Kester Brewin,, TEDxExeter, USA
1975, 2 min 13 sec

Kester Brewin teaches mathematics in South East London and is also a freelance writer, poet and consultant for BBC education. He writes regularly on education and technology for the national educational press, and has published a number of highly acclaimed books on the philosophy of religion. His latest book Mutiny! Why We Love Pirates and How They Can Save Us is a groundbreaking re-examination of the culture of piracy, which seeks to understand our continued fascination with these characters whose skull and crossed bones motif appears on everything from baby-bottles to skateboards, yet are still pursued and condemned worldwide for theft and exploitation. Drawing on pirates from history, film and literature, Kester’s work explores how our relationship to ‘the commons’ is central to an improved environmental, political and cultural consciousness, and also tries to work out why his son has been invited to countless pirate parties, but none (yet) with an aggravated robbery theme. His poetry has appeared in magazines around the world and he is currently preparing his debut novel for publication.

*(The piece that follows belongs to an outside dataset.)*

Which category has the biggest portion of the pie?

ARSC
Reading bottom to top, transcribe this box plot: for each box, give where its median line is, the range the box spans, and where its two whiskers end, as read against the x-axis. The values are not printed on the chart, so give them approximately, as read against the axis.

i. David Bollier, Creativity & Collaboration in the Academy


David Bollier, USC & Norman Lear Center, USA
2010,  2 min 59 sec

In Spring 2010, the USC Office of Research asked the Norman Lear Center to lead a series of small faculty meetings on the topic of Creativity & Collaboration in the Academy.  In this talk David Bollier asks 3 important questions:

Who are the primary agents of change for stimulating collaborative research in the Academy and what strategy should they use? How can fledgeling projects and ideas in collaborative research be supported, scaled and sustained? How do we imagine new social roles and identities and what design principles should guide us?

What we need to realise it that this is about entirely new genres of knowledge that are being created, we don’t know the character of the social and institutional containers for them.

j. Anonymous, fooling facial recognition


2012, 2 min 17 sec

As a response to the TrapWire scandal, a variety of tips of how to keep your identity private in the presence of a surveillance camera are being listed in this video. Simply wearing a hat, sunglasses or even a mask does little to prevent facial recognition by today’s sophisticated video surveillance systems and security cameras utilising facial recognition software.